The same procedure described in Example 1 (Second Alternate Preparation of Form 1) is followed except the seeding is done with Form X. Acetone is added to the slurry after crystallization is complete to make a final solvent composition 50/50 acetone/H₂O by weight. The slurry is then wet milled with a circulating wet mill at room temperature until the solids are fully converted to Form X.

Example 3

Preparation of Form II

Form I (prepared as described below) is dissolved in IPA at 90° C. and rapidly cooled at 4° C. to provide Form II.

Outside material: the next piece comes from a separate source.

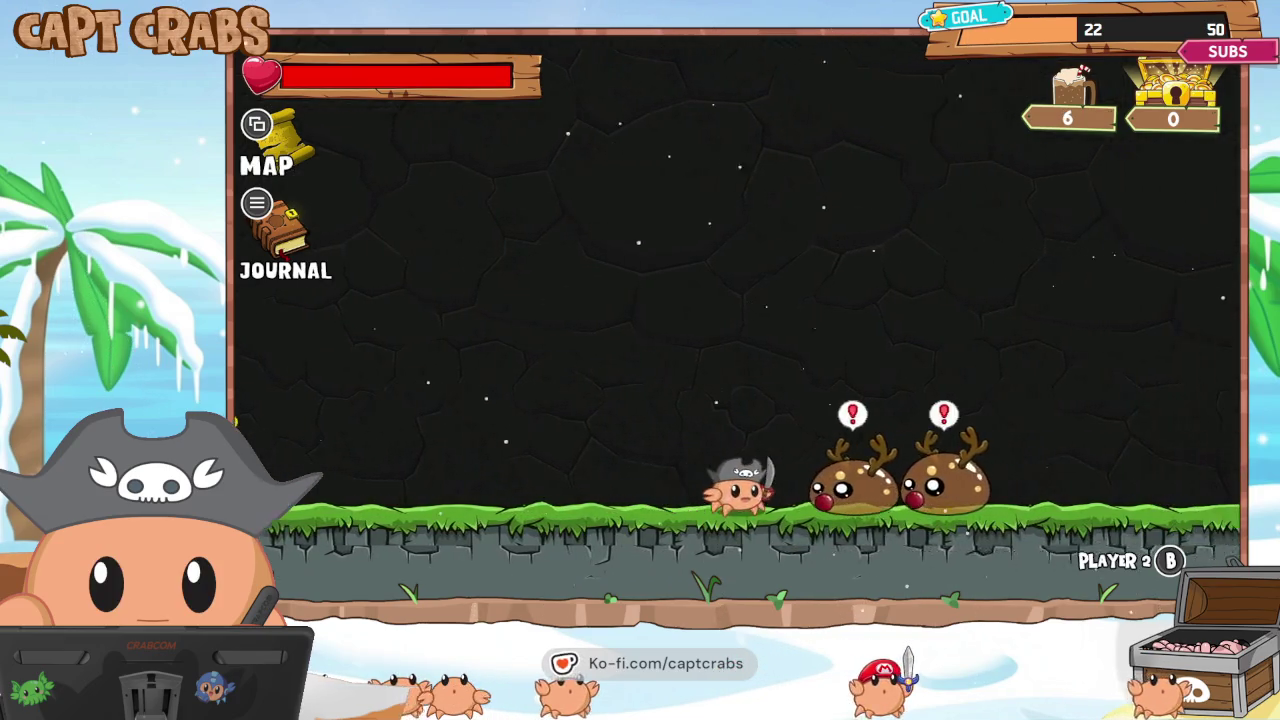
pyautogui.press('space')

First Alternate Preparation of Form II

Form I (prepared as described below) is dissolved in DMSO and added to water to provide Form II.

Second Alternate Preparation of Form II

A solution of Form I in methanol (30 mg/g) is heat to 65° C., cooled to 5° C., and maintained at 5° C. without stirring for 3 hours to provide Form II.

Example 4

Preparation of Form III of Compound 1

Form I (prepared as described in Example 1) is dissolved in methyl isobutyl ketone at 82° C. and the solution is stirred for 1.25 hrs. The solution is then fast cooled to 4° C. in a refrigerator. The resulting slurry is left to stand for 12 hrs to provide Form III.

Alternate Preparation of Form III

Form I (prepared as described in Example 1) is dissolved in a solution of MEK/Heptane and recrystallized at elevated temperature to provide Form III.

Example 5

Preparation of Form IV (Acetonitrile Solvate of Compound 1

A saturated acetonitrile of the solid residue of Compound 1 is heated to 65° C., the hot slurry is filtered, and the filtrate is placed in freezer at −20° C. overnight to provide the acetonitrile solvate (Form IV).

Example 6

Preparation of Form VI (Acetone Solvate of Compound 1)

A saturated acetone solution of Form I of Compound 1 (prepared as described in Example 1) is chilled to provide Form VI.

Example 7

Preparation of Form VII (THF Solvate of Compound 1)

A saturated THF solution of Form I of Compound 1 (prepared as described in Example 1) is chilled, and the resulting solids are collected and dried under air saturated with THF to provide Form VII.

Example 8

Preparation of Form IX (Toluene Solvate of Compound 1)

Form I of Compound I (prepared as described in Comparative Example 1) is Fully dissolved in toluene and crystallized out by cooling to provide Form IX, the hemi-toluene solvate.

Alternate Preparation of Form IX.

The Amorphous form of Compound 1, as described in comparative example 9, is equilibrated in pure toluene to provide form IX, the hemi-toluene solvate.

Comparative Example 9

Preparation of Amorphous Form of Compound 1

Form I (prepared as described below) is treated with a mixture 1,4-dioxane/water 90/10% (v/v) to provide a solution concentration of 50 mg/mL. The solution is filtered to remove any seeds of Form 1. The solution is frozen in liquid nitrogen and lyophilized overnight to provide the amorphous form of Compound 1.